Constructing Dual Schottky Junctions for High-Performance Zinc Anode

Abstract

Aqueous zinc ion batteries provide new solutions for achieving environmentally friendly and safe energy storage devices. Unfortunately, the further application is hampered by the growth of zinc dendrites caused by uneven zinc deposition, hydrogen evolution and other side interfacial reactions at the zinc anode. Herein, a multifunctional Bi-Bi₂O₃ hybrid artificial interface layer is constructed on the surface of the zinc anode using an in situ conversion reaction.
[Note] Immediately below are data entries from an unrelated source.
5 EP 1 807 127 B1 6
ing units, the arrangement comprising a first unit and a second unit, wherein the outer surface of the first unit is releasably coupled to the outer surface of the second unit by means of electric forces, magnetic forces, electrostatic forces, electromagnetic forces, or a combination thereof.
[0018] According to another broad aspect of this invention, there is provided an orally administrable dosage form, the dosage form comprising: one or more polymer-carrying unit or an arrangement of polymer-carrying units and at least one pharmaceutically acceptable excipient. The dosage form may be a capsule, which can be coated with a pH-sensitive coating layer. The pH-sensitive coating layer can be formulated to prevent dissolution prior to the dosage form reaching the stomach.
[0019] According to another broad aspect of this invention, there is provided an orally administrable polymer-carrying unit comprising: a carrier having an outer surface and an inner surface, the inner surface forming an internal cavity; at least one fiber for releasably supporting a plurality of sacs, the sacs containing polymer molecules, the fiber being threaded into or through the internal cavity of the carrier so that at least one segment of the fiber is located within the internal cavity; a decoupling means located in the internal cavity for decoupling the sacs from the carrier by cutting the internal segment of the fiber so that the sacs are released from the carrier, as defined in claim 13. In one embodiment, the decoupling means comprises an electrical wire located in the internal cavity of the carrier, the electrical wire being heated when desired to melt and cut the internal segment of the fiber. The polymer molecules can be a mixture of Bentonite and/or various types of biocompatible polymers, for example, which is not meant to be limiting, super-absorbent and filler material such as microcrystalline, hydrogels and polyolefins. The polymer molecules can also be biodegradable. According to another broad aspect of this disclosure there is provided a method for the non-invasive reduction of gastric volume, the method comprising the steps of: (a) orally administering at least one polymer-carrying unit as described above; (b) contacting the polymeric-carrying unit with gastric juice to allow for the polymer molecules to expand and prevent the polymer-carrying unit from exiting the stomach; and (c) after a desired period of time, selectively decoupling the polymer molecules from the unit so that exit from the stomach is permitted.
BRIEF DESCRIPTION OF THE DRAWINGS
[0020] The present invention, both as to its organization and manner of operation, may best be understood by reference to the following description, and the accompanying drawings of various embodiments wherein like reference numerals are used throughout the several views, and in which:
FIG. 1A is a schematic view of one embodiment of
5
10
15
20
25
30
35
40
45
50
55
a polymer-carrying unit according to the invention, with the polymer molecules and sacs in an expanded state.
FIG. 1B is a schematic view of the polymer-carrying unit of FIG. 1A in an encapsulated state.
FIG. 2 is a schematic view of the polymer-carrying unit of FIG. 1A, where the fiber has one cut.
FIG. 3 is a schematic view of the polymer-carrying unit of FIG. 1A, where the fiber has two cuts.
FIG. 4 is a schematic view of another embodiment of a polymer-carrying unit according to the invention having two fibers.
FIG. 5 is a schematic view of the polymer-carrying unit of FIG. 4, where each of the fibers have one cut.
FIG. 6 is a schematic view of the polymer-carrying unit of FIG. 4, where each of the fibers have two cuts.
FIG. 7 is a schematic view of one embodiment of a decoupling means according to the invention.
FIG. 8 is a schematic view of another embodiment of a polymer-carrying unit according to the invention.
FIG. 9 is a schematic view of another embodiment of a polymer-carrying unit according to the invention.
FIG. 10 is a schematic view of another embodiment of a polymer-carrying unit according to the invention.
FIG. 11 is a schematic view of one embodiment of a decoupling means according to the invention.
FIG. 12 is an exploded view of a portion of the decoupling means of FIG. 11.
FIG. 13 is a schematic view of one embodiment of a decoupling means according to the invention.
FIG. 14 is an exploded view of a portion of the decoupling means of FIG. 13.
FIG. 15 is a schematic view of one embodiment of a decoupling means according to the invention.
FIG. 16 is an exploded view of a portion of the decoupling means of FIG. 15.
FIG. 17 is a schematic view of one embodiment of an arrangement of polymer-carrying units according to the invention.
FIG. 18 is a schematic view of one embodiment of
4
Among them, the Bi-Bi₂O₃ Schottky structure not only significantly accelerates the migration of Zn²⁺ through its built-in electric field, but also effectively improves the hydrogen evolution barrier (ΔG_H*), thereby suppressing side reactions. Moreover, the Schottky contact formed between the interface layer and the metal zinc interface also regulates the electronic distribution state on the zinc surface and optimizes the deposition process of Zn²⁺, ensuring a more uniform and orderly zinc deposition process. Based on the synergistic effect of dual Schottky junctions, symmetric batteries achieve stable cycling for 2000 h under the conditions of 1.0 mA cm⁻² and 1.0 mAh cm⁻². The full cell assembled with α-MnO₂ as the cathode maintains capacity of 112.7 mAh g⁻¹ after 1000 cycles at 1 A g⁻¹ with a capacity retention rate of 84%.